- **Exercise objective**
Set out every line of the listing below as a numbered list, skipping blank lines and leaving out the pictures.

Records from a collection

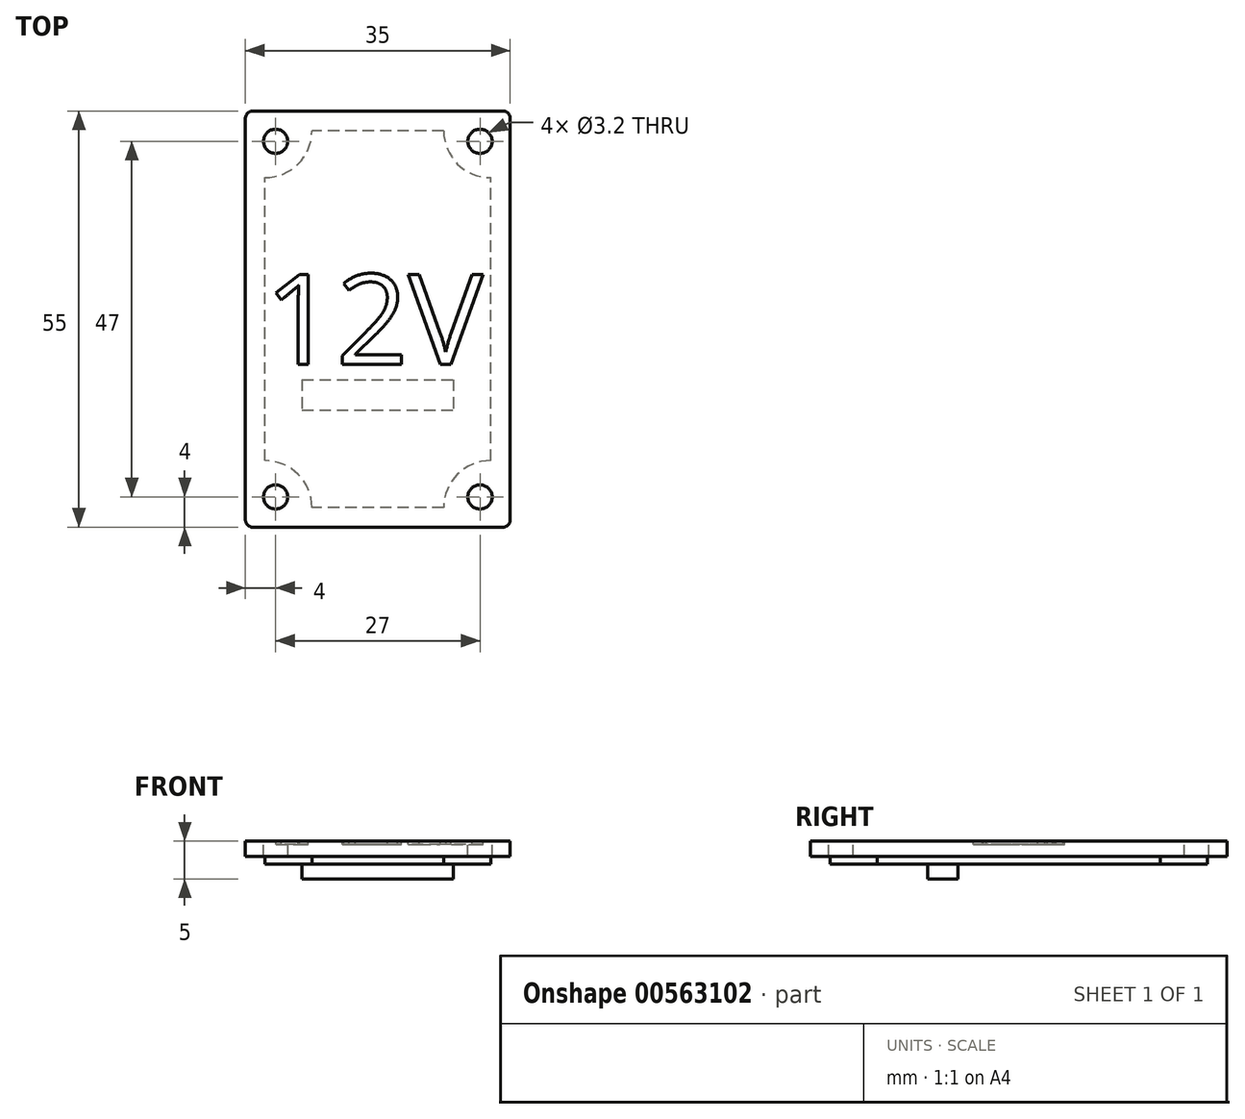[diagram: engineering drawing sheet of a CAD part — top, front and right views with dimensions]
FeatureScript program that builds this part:
annotation { "Feature Type Name" : "Feature", "Feature Type Description" : "" }
export const myFeature = defineFeature(function(context is Context, id is Id, definition is map)
    precondition{}
    {
        {
            var Q0;
            Q0=qCreatedBy(makeId("Top.planeOp"),FACE);
            var sketch = newSketch(context, id + "F0", { "sketchPlane" : qUnion([Q0])});
            skLineSegment(sketch, "E0.bottom", {"start": v(8.7, -24.9) * mm, "end": v(-8.7, -24.9) * mm});
            skLineSegment(sketch, "E0.top", {"start": v(8.7, 24.9) * mm, "end": v(-8.7, 24.9) * mm});
            skLineSegment(sketch, "E0.left", {"start": v(14.9, -18.7) * mm, "end": v(14.9, 18.7) * mm});
            skLineSegment(sketch, "E0.right", {"start": v(-14.9, -18.7) * mm, "end": v(-14.9, 18.7) * mm});
            skPoint(sketch, "E0.middle", {"position": v(0, 0) * mm});
            skLineSegment(sketch, "E1.bottom", {"start": v(-17.5, -27.5) * mm, "end": v(17.5, -27.5) * mm});
            skLineSegment(sketch, "E1.top", {"start": v(-17.5, 27.5) * mm, "end": v(17.5, 27.5) * mm});
            skLineSegment(sketch, "E1.left", {"start": v(-17.5, -27.5) * mm, "end": v(-17.5, 27.5) * mm});
            skLineSegment(sketch, "E1.right", {"start": v(17.5, -27.5) * mm, "end": v(17.5, 27.5) * mm});
            skArc(sketch, "E2", {"start": v(8.7, 24.9) * mm, "mid": v(10.52, 20.52) * mm, "end": v(14.9, 18.7) * mm});
            skArc(sketch, "E3", {"start": v(-8.7, 24.9) * mm, "mid": v(-10.52, 20.52) * mm, "end": v(-14.9, 18.7) * mm});
            skArc(sketch, "E4", {"start": v(-14.9, -18.7) * mm, "mid": v(-10.52, -20.52) * mm, "end": v(-8.7, -24.9) * mm});
            skArc(sketch, "E5", {"start": v(14.9, -18.7) * mm, "mid": v(10.52, -20.52) * mm, "end": v(8.7, -24.9) * mm});
            skLineSegment(sketch, "E6", {"start": v(-17.5, 27.5) * mm, "end": v(-13.5, 27.5) * mm, "construction": true});
            skLineSegment(sketch, "E7", {"start": v(-13.5, 27.5) * mm, "end": v(-13.5, 23.5) * mm, "construction": true});
            skCircle(sketch, "E8", {"center": v(-13.5, 23.5) * mm, "radius": 1.6 * mm});
            skCircle(sketch, "E9.MirrorC", {"center": v(13.5, 23.5) * mm, "radius": 1.6 * mm});
            skCircle(sketch, "E10.MirrorC", {"center": v(-13.5, -23.5) * mm, "radius": 1.6 * mm});
            skCircle(sketch, "E11.MirrorC", {"center": v(13.5, -23.5) * mm, "radius": 1.6 * mm});
            skSolve(sketch);
        }
        {
            var Q0;
            Q0=makeQuery(id+"F0.imprint","IMPRINT",FACE,{"disambiguationData":[TD([[makeQuery(id+"F0.imprint","IMPRINT",EDGE,{"derivedFrom":sQuery(id+"F0.wireOp",EDGE,"E0.bottom")}),1.0]])]});
            extrude(context, id + "F1", {"entities" : qUnion([Q0]), "oppositeDirection" : true, "depth" : 2 * mm, "offsetDistance" : 25 * mm});
        }
        {
            var Q0;
            Q0=makeQuery(id+"F0.imprint","IMPRINT",FACE,{"disambiguationData":[TD([[makeQuery(id+"F0.imprint","IMPRINT",EDGE,{"derivedFrom":sQuery(id+"F0.wireOp",EDGE,"E0.bottom")}),-1.0]])]});
            extrude(context, id + "F2", {"entities" : qUnion([Q0]), "operationType" : NewBodyOperationType.ADD, "oppositeDirection" : true, "depth" : 3 * mm, "offsetDistance" : 25 * mm});
        }
        {
            var Q0;
            Q0=makeQuery(id+"F1.opExtrude","SWEPT_EDGE",EDGE,{"disambiguationData":[OSD([sQuery(id+"F0.wireOp",EDGE,"E1.top"),sQuery(id+"F0.wireOp",EDGE,"E1.right")])]});
            var Q1;
            Q1=makeQuery(id+"F1.opExtrude","SWEPT_EDGE",EDGE,{"disambiguationData":[OSD([sQuery(id+"F0.wireOp",EDGE,"E1.top"),sQuery(id+"F0.wireOp",EDGE,"E1.left")])]});
            var Q2;
            Q2=makeQuery(id+"F1.opExtrude","SWEPT_EDGE",EDGE,{"disambiguationData":[OSD([sQuery(id+"F0.wireOp",EDGE,"E1.bottom"),sQuery(id+"F0.wireOp",EDGE,"E1.right")])]});
            var Q3;
            Q3=makeQuery(id+"F1.opExtrude","SWEPT_EDGE",EDGE,{"disambiguationData":[OSD([sQuery(id+"F0.wireOp",EDGE,"E1.bottom"),sQuery(id+"F0.wireOp",EDGE,"E1.left")])]});
            fillet(context, id + "F3", {"entities" : qUnion([Q0, Q1, Q2, Q3]), "radius" : 1 * mm, "tangentPropagation" : true, "allowEdgeOverflow" : false});
        }
        {
            var Q0;
            Q0=qCreatedBy(makeId("Top.planeOp"),FACE);
            var sketch = newSketch(context, id + "F4", { "sketchPlane" : qUnion([Q0])});
            skLineSegment(sketch, "E12.bottom", {"start": v(-10, -8) * mm, "end": v(10, -8) * mm, "construction": true});
            skLineSegment(sketch, "E12.top", {"start": v(-10, 8) * mm, "end": v(10, 8) * mm, "construction": true});
            skLineSegment(sketch, "E12.left", {"start": v(-10, -8) * mm, "end": v(-10, 8) * mm, "construction": true});
            skLineSegment(sketch, "E12.right", {"start": v(10, -8) * mm, "end": v(10, 8) * mm, "construction": true});
            skPoint(sketch, "E12.middle", {"position": v(0, 0) * mm});
            skLineSegment(sketch, "E13.bottom", {"start": v(-10, -8) * mm, "end": v(10, -8) * mm});
            skLineSegment(sketch, "E13.top", {"start": v(-10, -12) * mm, "end": v(10, -12) * mm});
            skLineSegment(sketch, "E13.left", {"start": v(-10, -8) * mm, "end": v(-10, -12) * mm});
            skLineSegment(sketch, "E13.right", {"start": v(10, -8) * mm, "end": v(10, -12) * mm});
            skSolve(sketch);
        }
        {
            var Q0;
            Q0 = qSketchRegion(id + "F4", true);
            extrude(context, id + "F5", {"entities" : qUnion([Q0]), "operationType" : NewBodyOperationType.ADD, "oppositeDirection" : true, "depth" : 5 * mm, "offsetDistance" : 25 * mm});
        }
        {
            var Q0;
            Q0=qCreatedBy(makeId("Top.planeOp"),FACE);
            var sketch = newSketch(context, id + "F6", { "sketchPlane" : qUnion([Q0])});
            skText(sketch, "E14", { "text": "12V\n", "fontName": "OpenSans-Regular.ttf"});
            const initialGuessF6  = {"E14": [-0.015, -0.00598, 1, 0, 0.01198]};
            skSetInitialGuess(sketch, initialGuessF6);
            skSolve(sketch);
        }
        {
            var Q0;
            Q0 = qSketchRegion(id + "F6", true);
            extrude(context, id + "F7", {"entities" : qUnion([Q0]), "operationType" : NewBodyOperationType.REMOVE, "oppositeDirection" : true, "depth" : .4 * mm, "offsetDistance" : 25 * mm, "hasSecondDirection" : true, "secondDirectionOppositeDirection" : false, "secondDirectionDepth" : 25 * mm});
        }
    });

- **Result of the task**
1. [diagram: engineering drawing sheet of a CAD part — top, front and right views with dimensions]
2. FeatureScript program that builds this part:
3. annotation { "Feature Type Name" : "Feature", "Feature Type Description" : "" }
4. export const myFeature = defineFeature(function(context is Context, id is Id, definition is map)
5.     precondition{}
6.     {
7.         {
8.             var Q0;
9.             Q0=qCreatedBy(makeId("Top.planeOp"),FACE);
10.             var sketch = newSketch(context, id + "F0", { "sketchPlane" : qUnion([Q0])});
11.             skLineSegment(sketch, "E0.bottom", {"start": v(8.7, -24.9) * mm, "end": v(-8.7, -24.9) * mm});
12.             skLineSegment(sketch, "E0.top", {"start": v(8.7, 24.9) * mm, "end": v(-8.7, 24.9) * mm});
13.             skLineSegment(sketch, "E0.left", {"start": v(14.9, -18.7) * mm, "end": v(14.9, 18.7) * mm});
14.             skLineSegment(sketch, "E0.right", {"start": v(-14.9, -18.7) * mm, "end": v(-14.9, 18.7) * mm});
15.             skPoint(sketch, "E0.middle", {"position": v(0, 0) * mm});
16.             skLineSegment(sketch, "E1.bottom", {"start": v(-17.5, -27.5) * mm, "end": v(17.5, -27.5) * mm});
17.             skLineSegment(sketch, "E1.top", {"start": v(-17.5, 27.5) * mm, "end": v(17.5, 27.5) * mm});
18.             skLineSegment(sketch, "E1.left", {"start": v(-17.5, -27.5) * mm, "end": v(-17.5, 27.5) * mm});
19.             skLineSegment(sketch, "E1.right", {"start": v(17.5, -27.5) * mm, "end": v(17.5, 27.5) * mm});
20.             skArc(sketch, "E2", {"start": v(8.7, 24.9) * mm, "mid": v(10.52, 20.52) * mm, "end": v(14.9, 18.7) * mm});
21.             skArc(sketch, "E3", {"start": v(-8.7, 24.9) * mm, "mid": v(-10.52, 20.52) * mm, "end": v(-14.9, 18.7) * mm});
22.             skArc(sketch, "E4", {"start": v(-14.9, -18.7) * mm, "mid": v(-10.52, -20.52) * mm, "end": v(-8.7, -24.9) * mm});
23.             skArc(sketch, "E5", {"start": v(14.9, -18.7) * mm, "mid": v(10.52, -20.52) * mm, "end": v(8.7, -24.9) * mm});
24.             skLineSegment(sketch, "E6", {"start": v(-17.5, 27.5) * mm, "end": v(-13.5, 27.5) * mm, "construction": true});
25.             skLineSegment(sketch, "E7", {"start": v(-13.5, 27.5) * mm, "end": v(-13.5, 23.5) * mm, "construction": true});
26.             skCircle(sketch, "E8", {"center": v(-13.5, 23.5) * mm, "radius": 1.6 * mm});
27.             skCircle(sketch, "E9.MirrorC", {"center": v(13.5, 23.5) * mm, "radius": 1.6 * mm});
28.             skCircle(sketch, "E10.MirrorC", {"center": v(-13.5, -23.5) * mm, "radius": 1.6 * mm});
29.             skCircle(sketch, "E11.MirrorC", {"center": v(13.5, -23.5) * mm, "radius": 1.6 * mm});
30.             skSolve(sketch);
31.         }
32.         {
33.             var Q0;
34.             Q0=makeQuery(id+"F0.imprint","IMPRINT",FACE,{"disambiguationData":[TD([[makeQuery(id+"F0.imprint","IMPRINT",EDGE,{"derivedFrom":sQuery(id+"F0.wireOp",EDGE,"E0.bottom")}),1.0]])]});
35.             extrude(context, id + "F1", {"entities" : qUnion([Q0]), "oppositeDirection" : true, "depth" : 2 * mm, "offsetDistance" : 25 * mm});
36.         }
37.         {
38.             var Q0;
39.             Q0=makeQuery(id+"F0.imprint","IMPRINT",FACE,{"disambiguationData":[TD([[makeQuery(id+"F0.imprint","IMPRINT",EDGE,{"derivedFrom":sQuery(id+"F0.wireOp",EDGE,"E0.bottom")}),-1.0]])]});
40.             extrude(context, id + "F2", {"entities" : qUnion([Q0]), "operationType" : NewBodyOperationType.ADD, "oppositeDirection" : true, "depth" : 3 * mm, "offsetDistance" : 25 * mm});
41.         }
42.         {
43.             var Q0;
44.             Q0=makeQuery(id+"F1.opExtrude","SWEPT_EDGE",EDGE,{"disambiguationData":[OSD([sQuery(id+"F0.wireOp",EDGE,"E1.top"),sQuery(id+"F0.wireOp",EDGE,"E1.right")])]});
45.             var Q1;
46.             Q1=makeQuery(id+"F1.opExtrude","SWEPT_EDGE",EDGE,{"disambiguationData":[OSD([sQuery(id+"F0.wireOp",EDGE,"E1.top"),sQuery(id+"F0.wireOp",EDGE,"E1.left")])]});
47.             var Q2;
48.             Q2=makeQuery(id+"F1.opExtrude","SWEPT_EDGE",EDGE,{"disambiguationData":[OSD([sQuery(id+"F0.wireOp",EDGE,"E1.bottom"),sQuery(id+"F0.wireOp",EDGE,"E1.right")])]});
49.             var Q3;
50.             Q3=makeQuery(id+"F1.opExtrude","SWEPT_EDGE",EDGE,{"disambiguationData":[OSD([sQuery(id+"F0.wireOp",EDGE,"E1.bottom"),sQuery(id+"F0.wireOp",EDGE,"E1.left")])]});
51.             fillet(context, id + "F3", {"entities" : qUnion([Q0, Q1, Q2, Q3]), "radius" : 1 * mm, "tangentPropagation" : true, "allowEdgeOverflow" : false});
52.         }
53.         {
54.             var Q0;
55.             Q0=qCreatedBy(makeId("Top.planeOp"),FACE);
56.             var sketch = newSketch(context, id + "F4", { "sketchPlane" : qUnion([Q0])});
57.             skLineSegment(sketch, "E12.bottom", {"start": v(-10, -8) * mm, "end": v(10, -8) * mm, "construction": true});
58.             skLineSegment(sketch, "E12.top", {"start": v(-10, 8) * mm, "end": v(10, 8) * mm, "construction": true});
59.             skLineSegment(sketch, "E12.left", {"start": v(-10, -8) * mm, "end": v(-10, 8) * mm, "construction": true});
60.             skLineSegment(sketch, "E12.right", {"start": v(10, -8) * mm, "end": v(10, 8) * mm, "construction": true});
61.             skPoint(sketch, "E12.middle", {"position": v(0, 0) * mm});
62.             skLineSegment(sketch, "E13.bottom", {"start": v(-10, -8) * mm, "end": v(10, -8) * mm});
63.             skLineSegment(sketch, "E13.top", {"start": v(-10, -12) * mm, "end": v(10, -12) * mm});
64.             skLineSegment(sketch, "E13.left", {"start": v(-10, -8) * mm, "end": v(-10, -12) * mm});
65.             skLineSegment(sketch, "E13.right", {"start": v(10, -8) * mm, "end": v(10, -12) * mm});
66.             skSolve(sketch);
67.         }
68.         {
69.             var Q0;
70.             Q0 = qSketchRegion(id + "F4", true);
71.             extrude(context, id + "F5", {"entities" : qUnion([Q0]), "operationType" : NewBodyOperationType.ADD, "oppositeDirection" : true, "depth" : 5 * mm, "offsetDistance" : 25 * mm});
72.         }
73.         {
74.             var Q0;
75.             Q0=qCreatedBy(makeId("Top.planeOp"),FACE);
76.             var sketch = newSketch(context, id + "F6", { "sketchPlane" : qUnion([Q0])});
77.             skText(sketch, "E14", { "text": "12V\n", "fontName": "OpenSans-Regular.ttf"});
78.             const initialGuessF6  = {"E14": [-0.015, -0.00598, 1, 0, 0.01198]};
79.             skSetInitialGuess(sketch, initialGuessF6);
80.             skSolve(sketch);
81.         }
82.         {
83.             var Q0;
84.             Q0 = qSketchRegion(id + "F6", true);
85.             extrude(context, id + "F7", {"entities" : qUnion([Q0]), "operationType" : NewBodyOperationType.REMOVE, "oppositeDirection" : true, "depth" : .4 * mm, "offsetDistance" : 25 * mm, "hasSecondDirection" : true, "secondDirectionOppositeDirection" : false, "secondDirectionDepth" : 25 * mm});
86.         }
87.     });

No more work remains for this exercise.